Limits of absolute vector magnetometry with NV centers in diamond
Dennis Lönard, Isabel Cardoso Barbosa, Stefan Johansson, Jonas Gutsche, Artur Widera
TL;DR
This work tackles absolute vector magnetometry with NV centers by deriving exact, analytic formulas that map between the magnetic-field vector $\mathbf{B}$ and spin-resonance frequencies across the four NV axes, enabling rapid field reconstruction with minimal computational cost. It presents a depressed-cubic framework for the NV Hamiltonian, yielding Viète-based solutions for resonance frequencies from $\mathbf{B}$ and closed-form expressions to infer $\mathcal{B}$ and $\theta$ from measured resonances, while also reconstructing the full field using a BLUE estimator across four NV axes and exploiting $O_h$ symmetry. The study highlights the dominant role of the NV gyromagnetic ratio uncertainty $\gamma_{\text{NV}}$ (and associated $g_{\text{NV}}$) in absolute-field accuracy—often at the $\mu$T level at practical fields—plus systematic errors from slight misalignment, and shows that exact formulas substantially reduce computational time compared to optimization-based approaches. It also demonstrates that using a Voigt profile to fit ODMR spectra yields more accurate linewidths and higher-fidelity sensitivities than Gaussian or Lorentzian fits, enabling instantaneous diagnostics of power broadening from a single spectrum.
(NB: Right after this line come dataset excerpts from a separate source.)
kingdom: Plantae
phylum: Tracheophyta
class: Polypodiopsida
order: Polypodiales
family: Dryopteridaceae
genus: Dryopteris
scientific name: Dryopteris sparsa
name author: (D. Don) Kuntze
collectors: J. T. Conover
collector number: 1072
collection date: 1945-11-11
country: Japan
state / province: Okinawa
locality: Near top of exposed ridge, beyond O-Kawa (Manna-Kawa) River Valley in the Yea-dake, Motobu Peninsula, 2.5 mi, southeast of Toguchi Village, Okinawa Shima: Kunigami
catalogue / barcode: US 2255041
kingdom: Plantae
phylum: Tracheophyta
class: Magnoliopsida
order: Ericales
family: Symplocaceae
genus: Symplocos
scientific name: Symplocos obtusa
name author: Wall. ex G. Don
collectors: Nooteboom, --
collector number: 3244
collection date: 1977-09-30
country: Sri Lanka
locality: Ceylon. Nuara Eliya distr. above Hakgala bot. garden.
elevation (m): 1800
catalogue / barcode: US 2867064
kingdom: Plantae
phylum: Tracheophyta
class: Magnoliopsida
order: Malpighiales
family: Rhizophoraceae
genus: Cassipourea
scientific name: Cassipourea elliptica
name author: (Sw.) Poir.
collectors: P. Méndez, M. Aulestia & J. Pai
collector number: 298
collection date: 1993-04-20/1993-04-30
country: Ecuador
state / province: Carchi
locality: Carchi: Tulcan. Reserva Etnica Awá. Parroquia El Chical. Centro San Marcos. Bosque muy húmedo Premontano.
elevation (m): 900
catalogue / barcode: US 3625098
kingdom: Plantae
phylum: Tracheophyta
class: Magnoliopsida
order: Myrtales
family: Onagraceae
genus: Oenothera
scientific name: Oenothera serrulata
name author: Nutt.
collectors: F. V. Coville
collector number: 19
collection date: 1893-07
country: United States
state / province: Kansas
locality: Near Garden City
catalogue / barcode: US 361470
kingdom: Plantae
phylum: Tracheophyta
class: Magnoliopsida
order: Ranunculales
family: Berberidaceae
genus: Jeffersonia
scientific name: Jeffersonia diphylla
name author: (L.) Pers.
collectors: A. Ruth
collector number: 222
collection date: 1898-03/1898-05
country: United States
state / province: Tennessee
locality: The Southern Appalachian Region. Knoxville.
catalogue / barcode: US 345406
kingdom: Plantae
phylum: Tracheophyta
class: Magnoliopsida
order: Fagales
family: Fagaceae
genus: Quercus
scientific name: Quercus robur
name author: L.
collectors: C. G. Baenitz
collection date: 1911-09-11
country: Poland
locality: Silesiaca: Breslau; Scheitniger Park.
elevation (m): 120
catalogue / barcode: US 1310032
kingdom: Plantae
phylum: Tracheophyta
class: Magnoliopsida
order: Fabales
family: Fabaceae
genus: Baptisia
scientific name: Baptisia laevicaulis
Together, these results provide a practical, fast, and accurate framework for absolute NV-based vector magnetometry with openly available data and software.
Abstract
The nitrogen-vacancy (NV) center in diamond has become a widely used platform for quantum sensing. The four NV axes in mono-crystalline diamond specifically allow for vector magnetometry, with magnetic-field sensitivities reaching down to $\mathrm{fT}/ \sqrt{\mathrm{Hz}}$. The current literature primarily focuses on improving the precision of NV-based magnetometers. Here, we study the experimental accuracy of determining the magnetic field from measured spin-resonance frequencies via solving the NV Hamiltonian. We derive exact, analytical, and fast-to-compute formulas for calculating resonance frequencies from a known magnetic-field vector, and vice versa, formulas for calculating the magnetic-field vector from measured resonance frequencies. Additionally, the accuracy of often-used approximations is assessed. Finally, we promote using the Voigt profile as a fit model to determine the linewidth of measured resonances accurately. An open-source Python package accompanies our analysis.